Given passage —
*-*-*

New roles of Analytics — The Data Product Owner & Analytics Translator

Julien Kervizic
May 1 · 5 min read
Photo by Markus Spiske on Unsplash

Two new roles have emerged in the world of data in the past few years, roles that are providing a softer touch in a world of technical data. These roles are aimed to fill a clear gap, in a function where juniors are plenty and senior few and bring product and project leadership in a world constrained by the lack of analytical leadership talent.

Data-Science Product Owner

The role was created by companies like Booking.com, heavily involved in Agile and employing over 200 data-scientists. Nowadays the role can be found in companies hiring only a couple of data-scientists.

Ignoring the ill-fit that data-science has with Agile (where the Product Owner title comes from), there are preconditions and draw backs to having data-science specific product owners.

Overall the company and team needs to have a certain technical orientation and composition, critical size and focus to make efficient use of a data product owner.

Technical Orientation: In a similar vein that some companies have TPMs, Technical product managers, to cope with the degree of technicality of the role, data-science product owners should have a technical background and preferably this should be within the field of data-sciences, booking.com notably used to hire ex-data-scientists for this role. Product Owners are meant to set the strategic vision, roadmap and prioritize the feature for development, this is not possible in a data-science team without a deep understanding of data-sciences, its constraints, how to setup a MVP and being able to differentiate what can add value and what would likely bring minimal improvement.

Team composition: Some of the issues that often happen with data-science teams staffed with a product owner is that of team composition. It is very unusual for instance, to have a data-scientist put model into production by itself. They tend to leverage the expertise of Data Engineers, and often of Backend Software Engineers for that purpose. In the team composition, it is also worth making the distinction between what people often call type “A” (A for Analysis) and type “B” (B for Build) data-scientists. The distinction is worth considering as the work of a type “A” data-scientists would be ported with more difficulty to production and might need additional engineering support.

*-*-*

Brief A —
The article on new analytics roles names what a company and team need in order to make efficient use of a data product owner. List them.
Brief B —
In the article on new analytics roles, what does the letter "A" stand for in type "A" data-scientists?

*-*-*

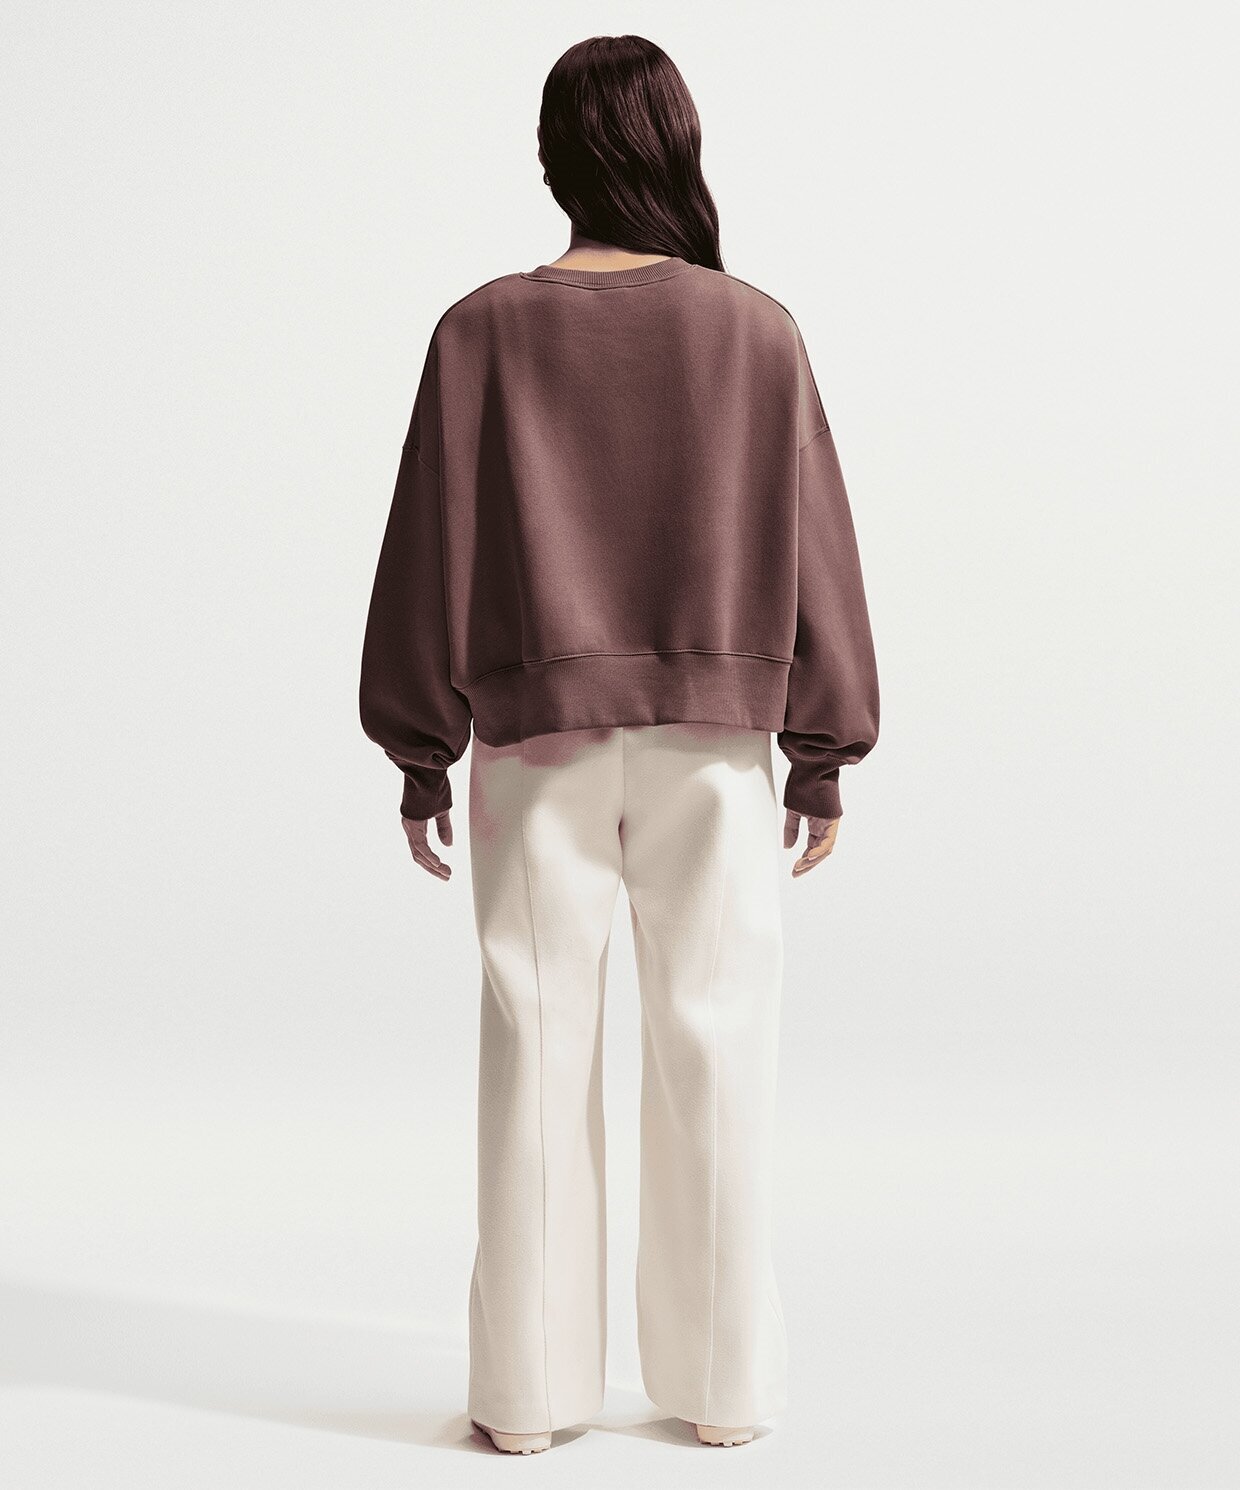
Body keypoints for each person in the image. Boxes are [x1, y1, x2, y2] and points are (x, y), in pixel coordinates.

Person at [358, 33, 880, 1456]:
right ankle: (722, 1387)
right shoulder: (754, 331)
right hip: (717, 748)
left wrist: (418, 747)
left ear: (553, 160)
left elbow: (426, 551)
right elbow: (819, 550)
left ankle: (528, 1397)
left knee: (536, 1044)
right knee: (717, 1045)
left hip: (535, 749)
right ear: (677, 147)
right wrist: (823, 750)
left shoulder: (480, 332)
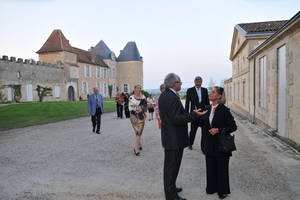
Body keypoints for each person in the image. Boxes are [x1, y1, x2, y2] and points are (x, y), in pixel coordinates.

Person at [159, 73, 207, 200]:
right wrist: (193, 115)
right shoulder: (170, 96)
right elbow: (176, 119)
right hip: (173, 139)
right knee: (171, 167)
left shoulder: (167, 95)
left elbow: (175, 115)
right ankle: (171, 195)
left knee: (172, 166)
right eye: (180, 82)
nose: (181, 84)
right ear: (174, 84)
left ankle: (171, 187)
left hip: (172, 138)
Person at [194, 86, 237, 199]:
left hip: (221, 144)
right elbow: (202, 123)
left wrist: (219, 130)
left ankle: (222, 190)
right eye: (210, 91)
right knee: (210, 166)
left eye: (213, 92)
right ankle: (211, 187)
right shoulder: (207, 108)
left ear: (218, 96)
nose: (210, 93)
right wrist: (196, 116)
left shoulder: (224, 110)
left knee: (222, 168)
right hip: (208, 143)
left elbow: (233, 126)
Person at [185, 76, 209, 150]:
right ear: (194, 82)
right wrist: (186, 115)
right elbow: (187, 103)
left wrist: (208, 112)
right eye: (197, 81)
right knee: (193, 131)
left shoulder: (205, 90)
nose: (198, 83)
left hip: (203, 114)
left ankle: (203, 147)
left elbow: (207, 102)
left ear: (201, 82)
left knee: (204, 132)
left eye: (200, 81)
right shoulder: (190, 90)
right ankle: (190, 143)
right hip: (194, 114)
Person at [129, 85, 148, 156]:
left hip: (141, 117)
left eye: (140, 88)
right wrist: (138, 108)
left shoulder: (143, 97)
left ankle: (138, 144)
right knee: (137, 132)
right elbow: (130, 107)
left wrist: (141, 109)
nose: (139, 89)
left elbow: (145, 106)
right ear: (134, 89)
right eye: (137, 88)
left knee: (139, 132)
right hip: (133, 117)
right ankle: (136, 148)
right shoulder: (131, 97)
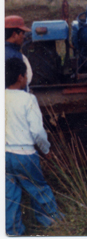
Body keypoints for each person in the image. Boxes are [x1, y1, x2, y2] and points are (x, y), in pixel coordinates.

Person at [5, 58, 62, 235]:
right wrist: (46, 151)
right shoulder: (28, 99)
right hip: (25, 154)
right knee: (39, 189)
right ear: (21, 77)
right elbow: (37, 131)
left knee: (9, 195)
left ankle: (12, 231)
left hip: (4, 154)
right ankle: (52, 223)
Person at [6, 15, 33, 90]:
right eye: (22, 33)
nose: (24, 37)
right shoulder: (17, 57)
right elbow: (22, 85)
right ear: (14, 34)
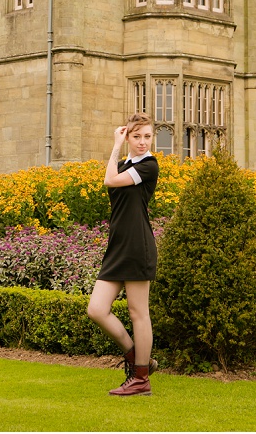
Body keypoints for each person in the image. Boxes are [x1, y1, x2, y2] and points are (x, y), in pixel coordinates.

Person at [86, 112, 161, 397]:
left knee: (138, 312)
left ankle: (141, 379)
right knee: (96, 309)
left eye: (147, 136)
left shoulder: (148, 166)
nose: (142, 142)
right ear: (128, 135)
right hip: (118, 246)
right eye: (136, 136)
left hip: (137, 245)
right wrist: (118, 149)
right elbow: (112, 175)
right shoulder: (123, 165)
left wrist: (116, 145)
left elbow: (109, 181)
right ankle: (138, 359)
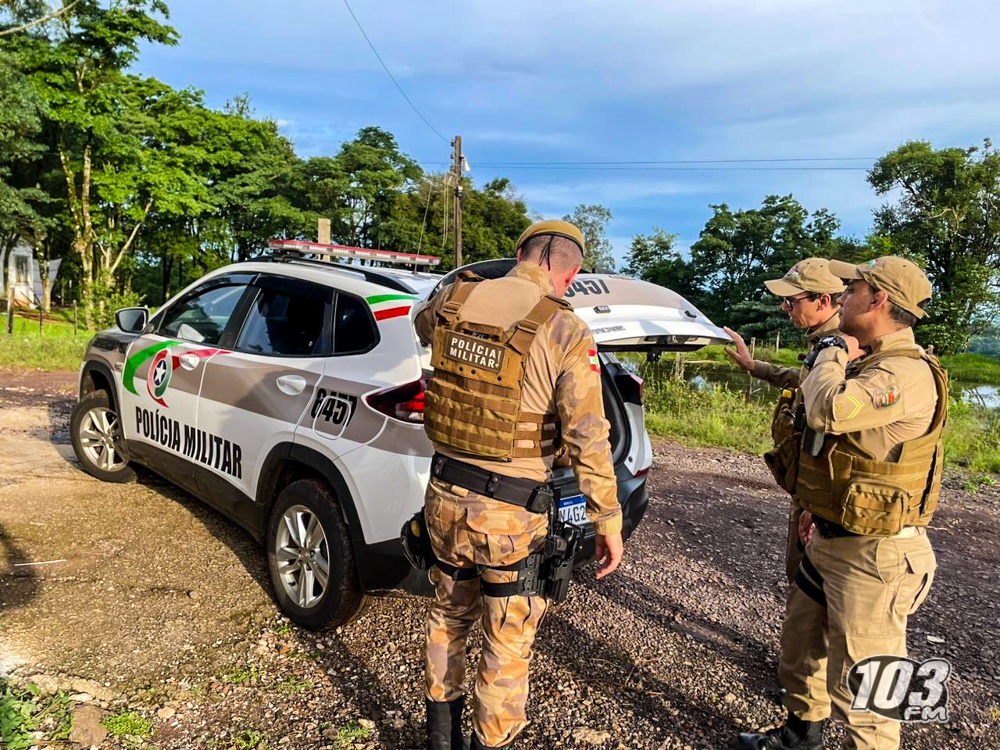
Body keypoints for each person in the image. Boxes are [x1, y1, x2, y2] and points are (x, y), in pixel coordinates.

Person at [413, 220, 625, 750]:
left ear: (518, 253)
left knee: (447, 616)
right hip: (510, 514)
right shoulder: (564, 327)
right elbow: (587, 434)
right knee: (506, 640)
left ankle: (441, 740)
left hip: (443, 498)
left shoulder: (455, 299)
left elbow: (421, 324)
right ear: (571, 273)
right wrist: (607, 518)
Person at [738, 256, 947, 750]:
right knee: (800, 652)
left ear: (878, 300)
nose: (842, 298)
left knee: (866, 695)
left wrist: (831, 348)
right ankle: (800, 736)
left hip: (875, 554)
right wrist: (816, 503)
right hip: (833, 537)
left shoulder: (903, 372)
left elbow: (828, 409)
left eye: (851, 290)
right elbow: (846, 453)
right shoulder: (871, 360)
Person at [723, 258, 846, 583]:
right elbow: (805, 380)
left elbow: (838, 426)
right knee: (800, 575)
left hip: (821, 491)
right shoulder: (824, 341)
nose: (784, 307)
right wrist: (756, 367)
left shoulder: (845, 346)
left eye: (792, 300)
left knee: (809, 581)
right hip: (807, 483)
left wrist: (817, 504)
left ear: (823, 300)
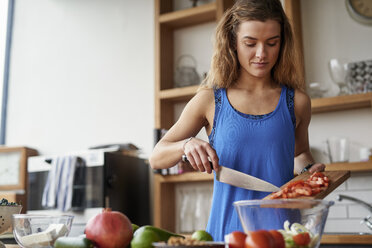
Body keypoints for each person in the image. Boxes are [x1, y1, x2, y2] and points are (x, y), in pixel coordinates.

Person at [149, 0, 325, 241]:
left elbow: (298, 154)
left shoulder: (298, 102)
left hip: (284, 236)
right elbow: (156, 157)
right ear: (232, 42)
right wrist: (187, 144)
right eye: (250, 43)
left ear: (282, 43)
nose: (262, 54)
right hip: (226, 235)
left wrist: (308, 171)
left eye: (272, 43)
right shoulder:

*-*-*

Exercise answer A —
- Technical orientation
- Team composition
- Critical size
- Focus

Exercise answer B —
Analysis